I checked on it a little later as the sun was setting and it was still in the same spot. It was cold Sunday night so I went back out Monday morning – still there. I checked again yesterday at sunset, thinking it probably had flown with the warming daytime temperatures – nope, still there.

question Mark - wings folded winter form 2

Question Mark in same position on a cloudy morning

And again, just a few minutes ago, it is still there. It has been almost 48 hours – amazing. This species is one of our few butterflies that overwinters as an adult so you may see them flitting about on warm winter days where they feed on tree sap, rotting fruit, and animal scat. I had always assumed they passed the cold days hidden in hollow trees or under loose bark. I will be curious to see how long it stays out on this branch. The more I learn, the more amazed I am at what goes on outside my woodland home.

They Grow Up So Fast…

Bumblebee Moth egg

Snowberry Clearwing Moth egg

Question Mark egg 1

Question Mark egg

It seems like just yesterday they were just a gleam in their parents multifaceted eyes, and then, before you know it, they are off to pupation college. I reported on some egg-laying of butterflies and moths in recent posts and decided yesterday to go out and look for the young ones out in the garden. It has been about three weeks since I photographed the eggs. Most lepidopteran eggs hatch within 3-5 days after being laid and many species of butterflies and moths have larval stages that last about two to three weeks. So, I expected to find some caterpillars that were in the mid to late instar stage of development. I did find a couple, and while I can’t be sure they are the ones from the eggs I photographed, they probably are from eggs laid about the same time.

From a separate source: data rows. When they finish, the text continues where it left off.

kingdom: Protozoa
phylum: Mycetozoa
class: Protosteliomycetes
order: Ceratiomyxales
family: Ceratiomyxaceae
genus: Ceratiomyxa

Snowberry Clearwing larva mid instar

Snowberry Clearwing larva

The species I nicknamed Little Spike (a Snowberry Clearwing Moth larva) has become more proportional to its caudal horn (tail spike) and changed color. I cannot find any reference as to the function of the tail spike found on most sphinx moth larvae, other than one tongue-in-cheek mention that it must be to scare gardeners. Indeed, there is a common misconception that these types of caterpillars can sting you with that horn (they cannot). Perhaps it is similar to the angled stripes that many species have along their sides and serves to help break up the typical caterpillar outline or shape by blending in with leaf veins, petioles, etc. Notice that this larva does exhibit a form of counter-shading, with the color becoming fainter as you move from the bottom to the dorsal side of the body. Since this species often feeds on the underside of the light-colored leaves of honeysuckle plants, this color scheme makes sense, especially when viewed from below the leaf, causing the caterpillar to blend in more with its surroundings.

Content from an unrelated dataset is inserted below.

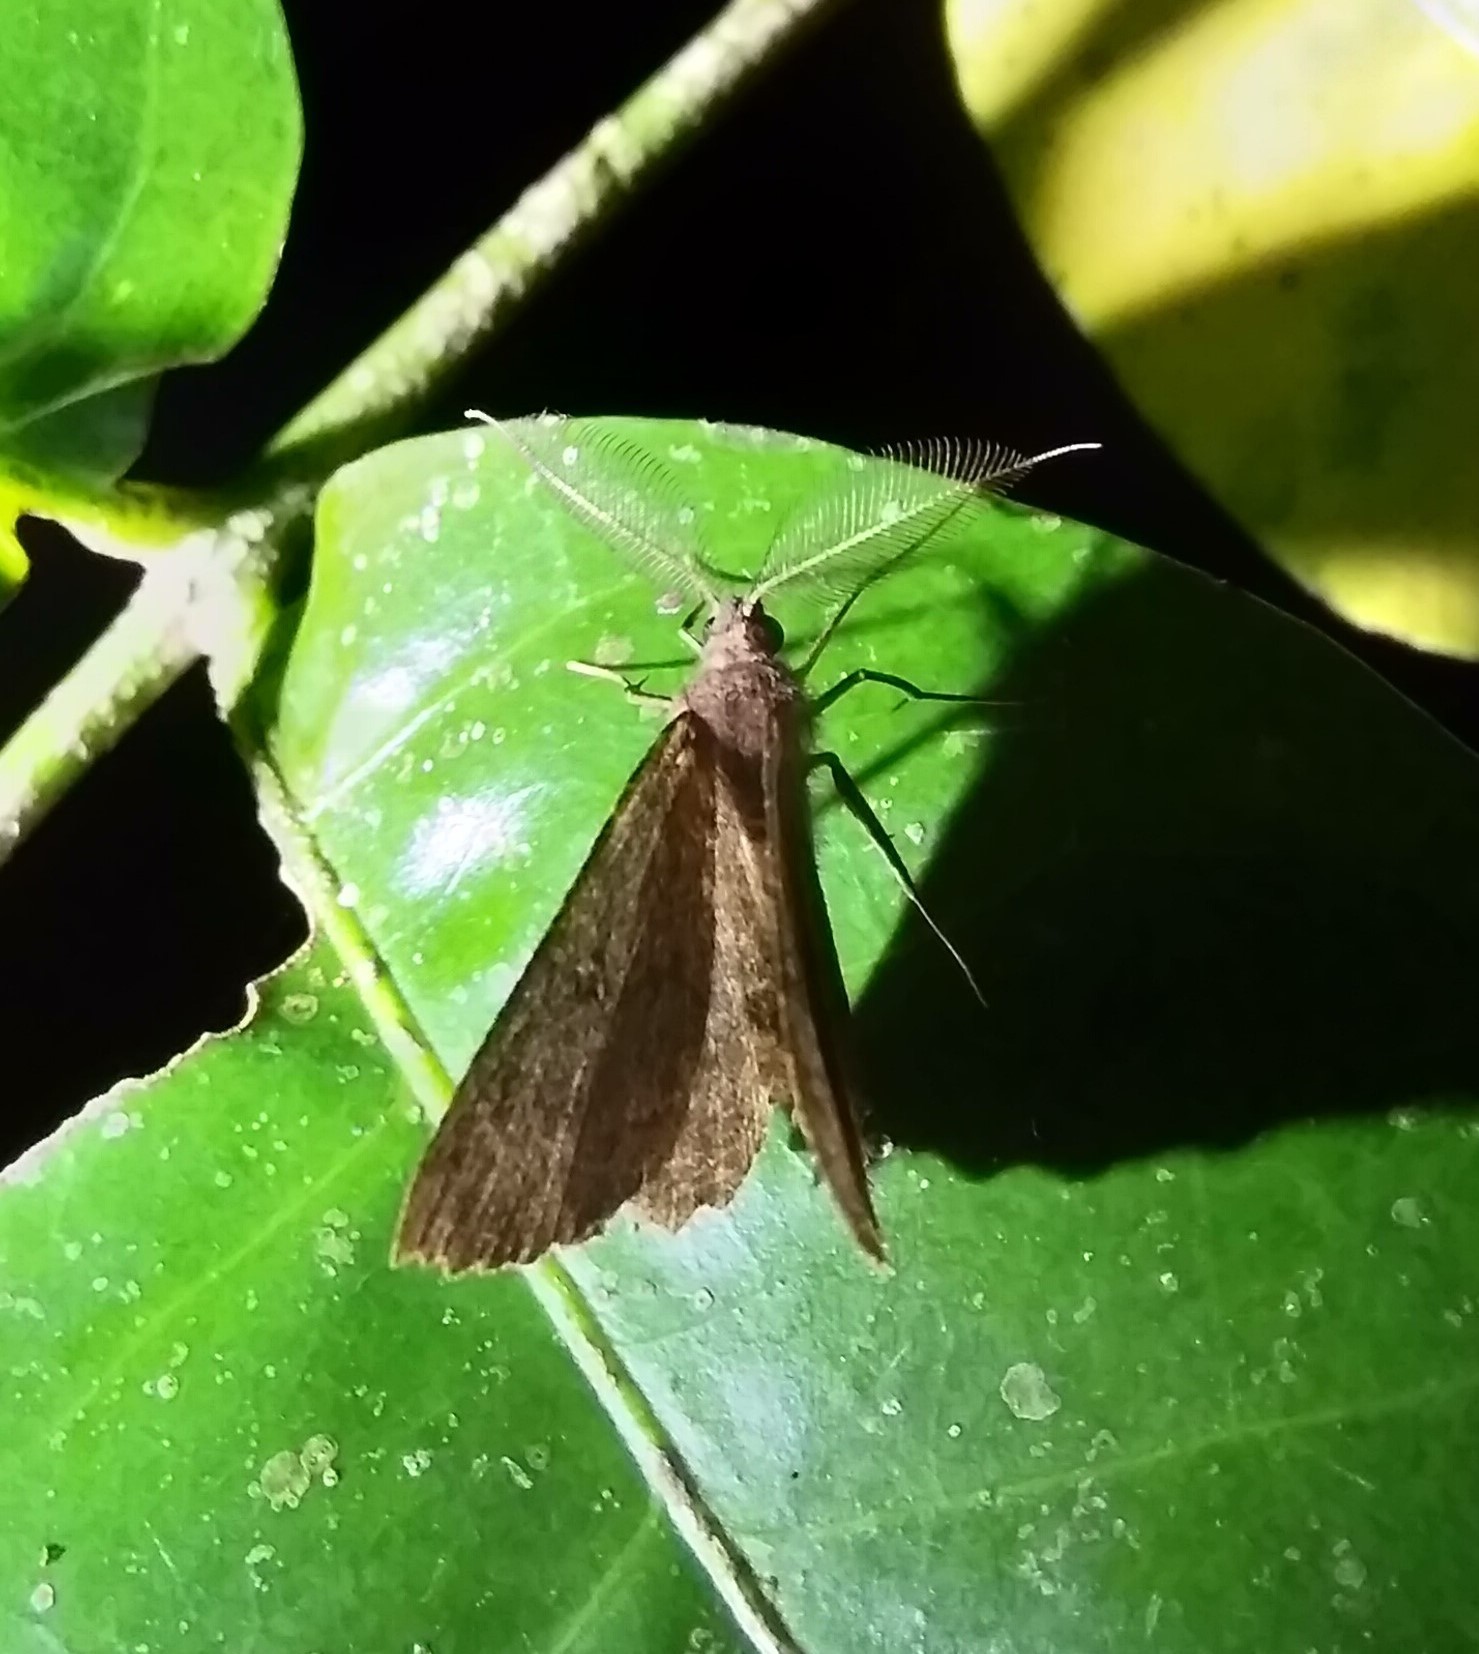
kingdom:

Question Mark larva late instar

Question Mark larva late instar

Next I looked over the elm sapling where I had found the Question Mark or Eastern Comma eggs (they are identical). It turns out they were laid by a Question Mark. The caterpillar is a rather fierce-looking larva armed with branching spines (scolia). I had to check the field guide to make sure it is not one of the so-called stinging caterpillars (like Io Moth or Saddleback Caterpillars) whose stiff spines contain venom which can cause severe irritation when touched. This species is, indeed, harmless, but the spines undoubtedly serve to protect it from many invertebrate predators and perhaps deter others.

Question Mark larva late instar 1

Question Mark larva posture

This particular caterpillar also had an interesting behavior when disturbed. It arched its body in a tight curve and stuck out the posterior end. I have seen some caterpillar species do this that can exude distasteful chemicals from their anus, or that have fake heads on their backside. I’m not sure if this is a species level behavioral trait or what the function might be if it is, but anytime I am faced with an array of sharp spines, I think twice before grabbing.